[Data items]
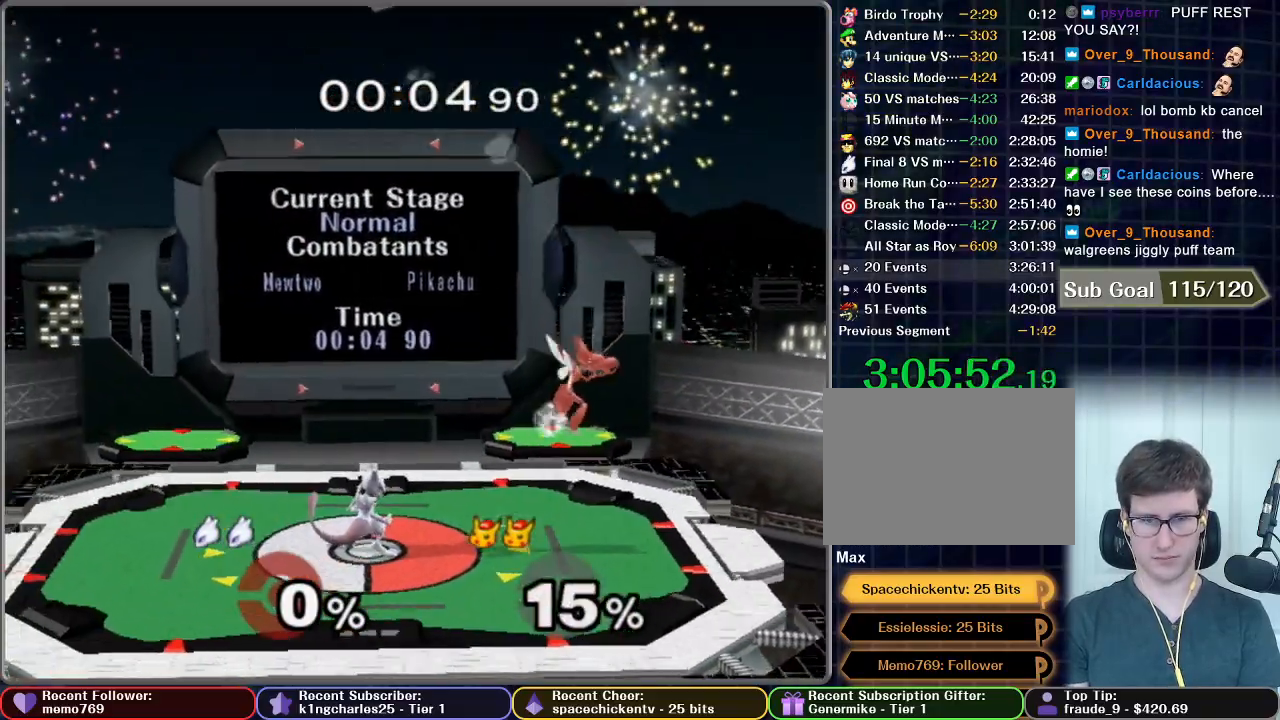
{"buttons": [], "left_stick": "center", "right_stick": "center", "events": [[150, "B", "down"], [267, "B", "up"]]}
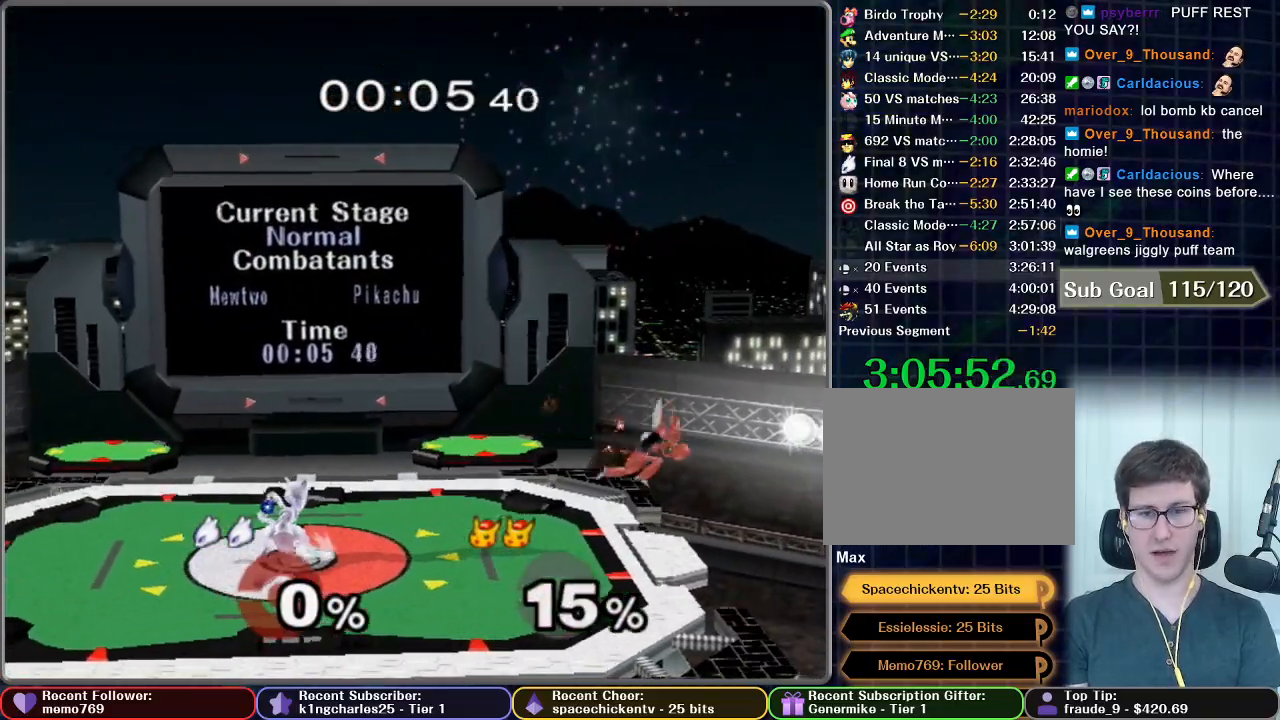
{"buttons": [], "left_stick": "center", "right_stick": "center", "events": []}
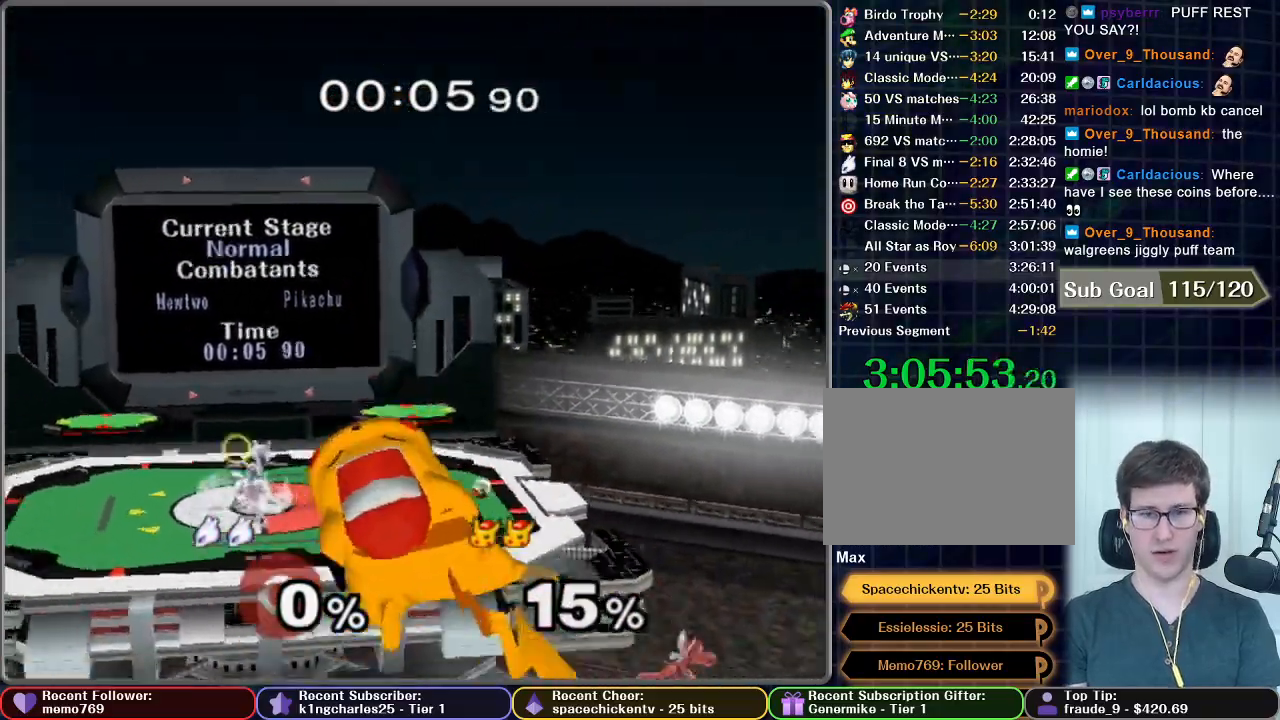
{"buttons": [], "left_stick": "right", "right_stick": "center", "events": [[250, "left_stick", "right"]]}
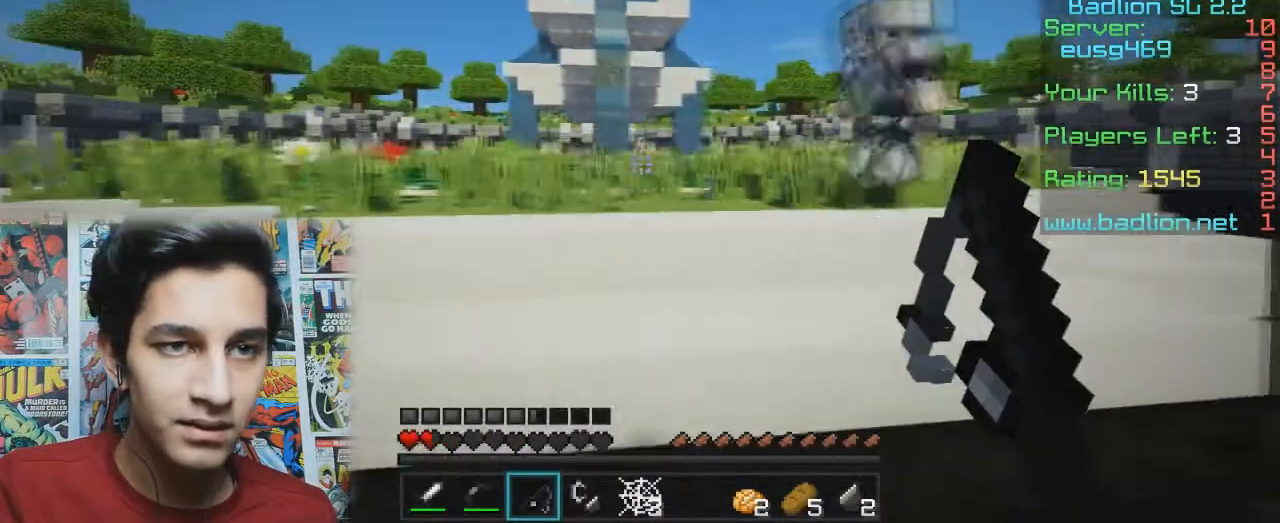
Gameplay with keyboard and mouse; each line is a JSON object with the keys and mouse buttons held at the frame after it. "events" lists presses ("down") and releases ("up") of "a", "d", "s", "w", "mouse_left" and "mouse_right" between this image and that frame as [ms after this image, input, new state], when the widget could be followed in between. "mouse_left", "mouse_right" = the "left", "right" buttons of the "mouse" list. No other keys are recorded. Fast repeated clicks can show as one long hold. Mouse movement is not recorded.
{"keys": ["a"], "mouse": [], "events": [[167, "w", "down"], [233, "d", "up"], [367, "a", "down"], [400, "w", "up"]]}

> _To do_:
Start at the first line and set down all of the data exactly, passing over the pictures.

> _Result of the task_:
{"buttons": [], "left_stick": "center", "right_stick": "center", "events": [[150, "B", "down"], [267, "B", "up"]]}
{"buttons": [], "left_stick": "center", "right_stick": "center", "events": []}
{"buttons": [], "left_stick": "right", "right_stick": "center", "events": [[250, "left_stick", "right"]]}
Gameplay with keyboard and mouse; each line is a JSON object with the keys and mouse buttons held at the frame after it. "events" lists presses ("down") and releases ("up") of "a", "d", "s", "w", "mouse_left" and "mouse_right" between this image and that frame as [ms after this image, input, new state], when the widget could be followed in between. "mouse_left", "mouse_right" = the "left", "right" buttons of the "mouse" list. No other keys are recorded. Fast repeated clicks can show as one long hold. Mouse movement is not recorded.
{"keys": ["a"], "mouse": [], "events": [[167, "w", "down"], [233, "d", "up"], [367, "a", "down"], [400, "w", "up"]]}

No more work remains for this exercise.